— AIM OF THE TASK —
The expected output is a verbatim reprint of the lines from the beginning of the data that follows through the line that contains "Екатеринбург".

— MATERIAL FOR THIS TASK —
------------------------------------------------

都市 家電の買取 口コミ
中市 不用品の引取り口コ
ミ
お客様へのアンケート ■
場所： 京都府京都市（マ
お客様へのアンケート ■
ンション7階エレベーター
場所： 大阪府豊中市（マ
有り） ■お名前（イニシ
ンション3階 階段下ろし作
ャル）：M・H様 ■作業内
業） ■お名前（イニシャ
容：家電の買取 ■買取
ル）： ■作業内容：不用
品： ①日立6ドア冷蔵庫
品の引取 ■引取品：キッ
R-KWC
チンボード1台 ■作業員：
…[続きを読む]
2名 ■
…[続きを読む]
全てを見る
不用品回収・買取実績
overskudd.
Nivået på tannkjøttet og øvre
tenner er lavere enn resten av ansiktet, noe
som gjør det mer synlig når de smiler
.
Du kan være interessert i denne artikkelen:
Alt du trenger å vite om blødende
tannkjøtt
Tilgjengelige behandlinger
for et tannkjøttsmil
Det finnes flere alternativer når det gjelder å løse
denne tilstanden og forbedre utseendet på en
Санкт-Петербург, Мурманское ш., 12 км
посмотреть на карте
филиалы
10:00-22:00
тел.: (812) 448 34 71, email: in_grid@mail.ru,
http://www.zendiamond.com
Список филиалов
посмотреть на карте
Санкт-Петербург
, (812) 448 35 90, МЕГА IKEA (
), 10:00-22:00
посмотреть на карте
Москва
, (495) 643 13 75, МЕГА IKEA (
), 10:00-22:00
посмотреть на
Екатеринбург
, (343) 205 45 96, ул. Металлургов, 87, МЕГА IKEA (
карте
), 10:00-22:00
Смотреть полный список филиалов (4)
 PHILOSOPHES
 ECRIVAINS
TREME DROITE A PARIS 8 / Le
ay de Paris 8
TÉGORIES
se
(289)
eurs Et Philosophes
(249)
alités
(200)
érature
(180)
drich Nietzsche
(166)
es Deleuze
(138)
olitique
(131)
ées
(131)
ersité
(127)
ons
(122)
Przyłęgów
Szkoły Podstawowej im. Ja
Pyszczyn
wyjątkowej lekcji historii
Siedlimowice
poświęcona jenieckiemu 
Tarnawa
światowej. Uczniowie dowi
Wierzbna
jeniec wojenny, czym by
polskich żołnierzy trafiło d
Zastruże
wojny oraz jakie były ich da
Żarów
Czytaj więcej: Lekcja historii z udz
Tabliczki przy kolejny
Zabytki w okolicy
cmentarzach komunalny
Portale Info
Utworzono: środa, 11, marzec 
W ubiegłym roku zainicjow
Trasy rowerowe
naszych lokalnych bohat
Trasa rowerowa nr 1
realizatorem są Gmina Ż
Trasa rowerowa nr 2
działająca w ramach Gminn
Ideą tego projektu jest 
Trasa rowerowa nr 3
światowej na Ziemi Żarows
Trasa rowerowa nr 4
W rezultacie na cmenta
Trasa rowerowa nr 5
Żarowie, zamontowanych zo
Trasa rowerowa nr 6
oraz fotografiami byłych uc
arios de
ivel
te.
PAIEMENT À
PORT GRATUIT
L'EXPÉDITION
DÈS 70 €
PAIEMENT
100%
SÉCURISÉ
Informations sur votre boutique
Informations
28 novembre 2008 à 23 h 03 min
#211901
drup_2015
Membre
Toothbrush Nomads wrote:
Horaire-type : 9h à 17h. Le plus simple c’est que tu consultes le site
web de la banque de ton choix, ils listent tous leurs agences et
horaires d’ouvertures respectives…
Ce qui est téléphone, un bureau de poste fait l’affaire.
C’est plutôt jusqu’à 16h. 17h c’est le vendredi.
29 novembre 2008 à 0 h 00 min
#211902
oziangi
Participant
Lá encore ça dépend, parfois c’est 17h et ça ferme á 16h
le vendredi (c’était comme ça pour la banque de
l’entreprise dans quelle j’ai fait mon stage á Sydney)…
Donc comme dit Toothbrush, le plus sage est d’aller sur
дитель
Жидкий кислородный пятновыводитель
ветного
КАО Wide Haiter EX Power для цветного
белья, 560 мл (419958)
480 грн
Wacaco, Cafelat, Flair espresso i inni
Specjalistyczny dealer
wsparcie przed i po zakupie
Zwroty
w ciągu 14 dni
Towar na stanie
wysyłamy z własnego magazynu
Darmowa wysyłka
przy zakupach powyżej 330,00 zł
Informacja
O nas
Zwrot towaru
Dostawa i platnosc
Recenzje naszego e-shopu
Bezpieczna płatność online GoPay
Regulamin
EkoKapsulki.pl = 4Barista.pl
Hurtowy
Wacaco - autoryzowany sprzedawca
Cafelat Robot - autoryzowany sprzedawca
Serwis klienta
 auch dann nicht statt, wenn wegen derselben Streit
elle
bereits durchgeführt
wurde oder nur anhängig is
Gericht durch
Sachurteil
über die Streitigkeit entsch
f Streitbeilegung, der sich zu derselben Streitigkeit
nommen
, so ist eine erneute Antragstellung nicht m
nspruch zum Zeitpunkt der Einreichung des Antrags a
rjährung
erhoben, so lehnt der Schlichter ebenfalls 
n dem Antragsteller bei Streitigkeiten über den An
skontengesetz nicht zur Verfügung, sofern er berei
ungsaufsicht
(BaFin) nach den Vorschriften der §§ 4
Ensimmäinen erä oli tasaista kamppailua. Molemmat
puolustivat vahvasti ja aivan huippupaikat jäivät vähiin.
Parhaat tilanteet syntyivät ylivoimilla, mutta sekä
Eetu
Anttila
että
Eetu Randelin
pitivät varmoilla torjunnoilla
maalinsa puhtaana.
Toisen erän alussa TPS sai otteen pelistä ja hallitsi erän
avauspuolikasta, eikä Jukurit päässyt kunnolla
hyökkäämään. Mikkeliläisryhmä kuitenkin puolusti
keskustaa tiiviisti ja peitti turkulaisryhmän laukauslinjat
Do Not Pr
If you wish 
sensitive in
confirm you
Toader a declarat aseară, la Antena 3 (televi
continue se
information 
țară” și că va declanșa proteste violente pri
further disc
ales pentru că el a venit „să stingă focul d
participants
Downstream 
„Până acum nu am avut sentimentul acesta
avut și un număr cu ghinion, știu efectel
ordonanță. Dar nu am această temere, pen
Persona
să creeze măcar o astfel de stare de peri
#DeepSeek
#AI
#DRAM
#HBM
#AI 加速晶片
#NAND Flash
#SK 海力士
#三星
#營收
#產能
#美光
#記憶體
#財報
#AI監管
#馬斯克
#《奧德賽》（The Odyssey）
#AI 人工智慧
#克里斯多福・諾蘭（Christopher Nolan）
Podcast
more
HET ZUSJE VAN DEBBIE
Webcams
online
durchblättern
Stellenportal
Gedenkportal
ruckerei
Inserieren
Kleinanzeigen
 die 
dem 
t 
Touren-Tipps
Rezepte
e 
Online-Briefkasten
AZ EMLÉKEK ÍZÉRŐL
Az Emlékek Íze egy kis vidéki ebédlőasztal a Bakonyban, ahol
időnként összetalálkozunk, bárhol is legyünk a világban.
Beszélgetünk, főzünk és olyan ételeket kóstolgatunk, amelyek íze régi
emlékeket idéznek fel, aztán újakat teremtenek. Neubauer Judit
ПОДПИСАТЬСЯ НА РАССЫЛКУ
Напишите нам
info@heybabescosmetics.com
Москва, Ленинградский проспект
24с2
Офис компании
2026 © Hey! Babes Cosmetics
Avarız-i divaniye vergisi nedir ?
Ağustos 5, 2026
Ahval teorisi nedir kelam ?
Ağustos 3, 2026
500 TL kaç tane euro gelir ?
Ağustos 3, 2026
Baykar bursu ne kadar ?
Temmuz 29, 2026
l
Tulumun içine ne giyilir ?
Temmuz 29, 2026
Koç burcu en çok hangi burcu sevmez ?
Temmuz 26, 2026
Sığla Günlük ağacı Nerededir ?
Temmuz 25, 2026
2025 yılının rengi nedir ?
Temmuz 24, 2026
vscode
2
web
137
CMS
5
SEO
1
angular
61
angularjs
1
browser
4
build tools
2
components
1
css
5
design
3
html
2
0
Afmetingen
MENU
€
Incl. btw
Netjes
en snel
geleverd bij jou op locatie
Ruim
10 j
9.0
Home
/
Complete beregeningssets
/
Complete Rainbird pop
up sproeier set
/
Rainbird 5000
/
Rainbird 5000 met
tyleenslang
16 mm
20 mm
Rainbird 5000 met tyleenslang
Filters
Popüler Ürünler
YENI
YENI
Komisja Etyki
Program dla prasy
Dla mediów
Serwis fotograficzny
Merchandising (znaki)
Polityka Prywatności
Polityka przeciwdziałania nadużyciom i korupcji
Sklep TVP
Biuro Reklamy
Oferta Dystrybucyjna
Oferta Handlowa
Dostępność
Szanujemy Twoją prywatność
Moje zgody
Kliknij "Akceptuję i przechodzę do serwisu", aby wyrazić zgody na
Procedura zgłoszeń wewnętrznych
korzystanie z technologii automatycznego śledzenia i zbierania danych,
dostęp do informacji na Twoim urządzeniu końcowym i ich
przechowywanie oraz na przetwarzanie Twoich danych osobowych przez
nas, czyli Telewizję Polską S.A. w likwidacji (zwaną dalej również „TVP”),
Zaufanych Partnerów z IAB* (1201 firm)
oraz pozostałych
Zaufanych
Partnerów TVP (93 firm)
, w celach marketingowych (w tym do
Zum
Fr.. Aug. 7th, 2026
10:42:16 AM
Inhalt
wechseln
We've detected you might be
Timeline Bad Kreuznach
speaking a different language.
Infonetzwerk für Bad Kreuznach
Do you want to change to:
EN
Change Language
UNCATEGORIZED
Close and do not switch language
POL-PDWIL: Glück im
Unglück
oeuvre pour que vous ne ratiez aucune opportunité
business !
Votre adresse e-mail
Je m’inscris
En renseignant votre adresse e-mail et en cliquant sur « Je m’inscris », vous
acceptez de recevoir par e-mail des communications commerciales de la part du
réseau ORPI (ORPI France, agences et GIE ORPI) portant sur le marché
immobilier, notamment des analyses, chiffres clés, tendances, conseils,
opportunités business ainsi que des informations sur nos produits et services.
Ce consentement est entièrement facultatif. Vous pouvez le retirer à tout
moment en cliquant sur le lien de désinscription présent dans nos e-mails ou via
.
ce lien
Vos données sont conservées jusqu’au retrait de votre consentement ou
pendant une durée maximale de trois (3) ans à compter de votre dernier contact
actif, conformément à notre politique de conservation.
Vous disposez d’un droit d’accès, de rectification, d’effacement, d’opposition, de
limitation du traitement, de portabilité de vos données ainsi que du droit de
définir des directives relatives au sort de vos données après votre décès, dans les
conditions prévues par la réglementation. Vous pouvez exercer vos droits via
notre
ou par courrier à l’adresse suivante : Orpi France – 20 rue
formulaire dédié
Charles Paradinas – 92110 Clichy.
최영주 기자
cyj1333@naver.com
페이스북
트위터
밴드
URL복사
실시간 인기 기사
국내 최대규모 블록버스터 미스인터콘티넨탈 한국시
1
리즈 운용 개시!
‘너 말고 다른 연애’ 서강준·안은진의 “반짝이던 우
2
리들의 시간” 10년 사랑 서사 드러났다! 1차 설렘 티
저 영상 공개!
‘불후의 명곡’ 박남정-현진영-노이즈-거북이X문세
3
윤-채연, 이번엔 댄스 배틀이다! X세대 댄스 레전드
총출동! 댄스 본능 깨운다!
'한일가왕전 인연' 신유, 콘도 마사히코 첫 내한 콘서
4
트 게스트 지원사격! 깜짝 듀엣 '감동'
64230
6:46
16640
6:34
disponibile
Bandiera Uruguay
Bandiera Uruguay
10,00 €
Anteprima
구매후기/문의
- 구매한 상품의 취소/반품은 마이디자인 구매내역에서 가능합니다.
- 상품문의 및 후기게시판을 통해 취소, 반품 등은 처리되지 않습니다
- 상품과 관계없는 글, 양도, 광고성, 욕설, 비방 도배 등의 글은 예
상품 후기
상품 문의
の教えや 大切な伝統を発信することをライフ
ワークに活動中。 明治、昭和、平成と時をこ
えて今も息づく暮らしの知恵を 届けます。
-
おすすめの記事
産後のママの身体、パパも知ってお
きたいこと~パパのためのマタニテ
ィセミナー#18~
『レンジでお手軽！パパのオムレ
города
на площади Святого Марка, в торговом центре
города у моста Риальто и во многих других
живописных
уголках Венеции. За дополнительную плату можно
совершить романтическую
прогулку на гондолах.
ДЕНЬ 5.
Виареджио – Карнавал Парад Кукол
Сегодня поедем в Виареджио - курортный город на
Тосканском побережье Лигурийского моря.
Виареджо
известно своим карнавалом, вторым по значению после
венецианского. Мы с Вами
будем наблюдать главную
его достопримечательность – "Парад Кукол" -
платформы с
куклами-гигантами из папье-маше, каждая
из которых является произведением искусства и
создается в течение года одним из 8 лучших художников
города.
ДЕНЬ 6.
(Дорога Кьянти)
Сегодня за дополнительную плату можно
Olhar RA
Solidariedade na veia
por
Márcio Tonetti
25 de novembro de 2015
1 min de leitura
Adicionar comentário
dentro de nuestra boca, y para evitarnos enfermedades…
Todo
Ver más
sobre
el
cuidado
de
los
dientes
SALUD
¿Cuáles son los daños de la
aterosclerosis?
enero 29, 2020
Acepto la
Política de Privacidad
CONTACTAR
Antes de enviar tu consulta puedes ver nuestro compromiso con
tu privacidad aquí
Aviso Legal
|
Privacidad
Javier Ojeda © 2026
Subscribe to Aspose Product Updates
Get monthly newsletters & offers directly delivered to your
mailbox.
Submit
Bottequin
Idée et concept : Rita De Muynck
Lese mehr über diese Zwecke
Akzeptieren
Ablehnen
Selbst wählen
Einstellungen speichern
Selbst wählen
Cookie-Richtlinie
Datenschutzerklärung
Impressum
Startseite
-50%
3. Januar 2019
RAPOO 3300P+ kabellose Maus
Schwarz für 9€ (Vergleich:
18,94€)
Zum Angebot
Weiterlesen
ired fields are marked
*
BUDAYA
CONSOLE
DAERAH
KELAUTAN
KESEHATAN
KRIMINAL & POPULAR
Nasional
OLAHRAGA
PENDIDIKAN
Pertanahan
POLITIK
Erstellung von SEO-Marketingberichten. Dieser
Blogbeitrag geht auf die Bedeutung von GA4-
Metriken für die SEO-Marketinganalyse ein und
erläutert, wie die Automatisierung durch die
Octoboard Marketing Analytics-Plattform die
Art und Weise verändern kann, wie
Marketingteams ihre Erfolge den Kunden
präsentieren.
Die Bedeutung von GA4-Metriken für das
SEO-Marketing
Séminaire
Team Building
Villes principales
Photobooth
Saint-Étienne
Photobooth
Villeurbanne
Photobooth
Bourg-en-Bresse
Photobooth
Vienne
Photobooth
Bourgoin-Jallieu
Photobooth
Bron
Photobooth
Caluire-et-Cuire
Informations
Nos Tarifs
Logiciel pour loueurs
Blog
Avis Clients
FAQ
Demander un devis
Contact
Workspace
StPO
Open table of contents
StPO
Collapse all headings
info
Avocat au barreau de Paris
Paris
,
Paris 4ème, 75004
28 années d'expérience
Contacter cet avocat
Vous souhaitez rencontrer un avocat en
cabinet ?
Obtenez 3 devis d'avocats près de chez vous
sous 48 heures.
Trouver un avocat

------------------------------------------------

— RESULT FOR THIS EXERCISE —
都市 家電の買取 口コミ
中市 不用品の引取り口コ
ミ
お客様へのアンケート ■
場所： 京都府京都市（マ
お客様へのアンケート ■
ンション7階エレベーター
場所： 大阪府豊中市（マ
有り） ■お名前（イニシ
ンション3階 階段下ろし作
ャル）：M・H様 ■作業内
業） ■お名前（イニシャ
容：家電の買取 ■買取
ル）： ■作業内容：不用
品： ①日立6ドア冷蔵庫
品の引取 ■引取品：キッ
R-KWC
チンボード1台 ■作業員：
…[続きを読む]
2名 ■
…[続きを読む]
全てを見る
不用品回収・買取実績
overskudd.
Nivået på tannkjøttet og øvre
tenner er lavere enn resten av ansiktet, noe
som gjør det mer synlig når de smiler
.
Du kan være interessert i denne artikkelen:
Alt du trenger å vite om blødende
tannkjøtt
Tilgjengelige behandlinger
for et tannkjøttsmil
Det finnes flere alternativer når det gjelder å løse
denne tilstanden og forbedre utseendet på en
Санкт-Петербург, Мурманское ш., 12 км
посмотреть на карте
филиалы
10:00-22:00
тел.: (812) 448 34 71, email: in_grid@mail.ru,
http://www.zendiamond.com
Список филиалов
посмотреть на карте
Санкт-Петербург
, (812) 448 35 90, МЕГА IKEA (
), 10:00-22:00
посмотреть на карте
Москва
, (495) 643 13 75, МЕГА IKEA (
), 10:00-22:00
посмотреть на
Екатеринбург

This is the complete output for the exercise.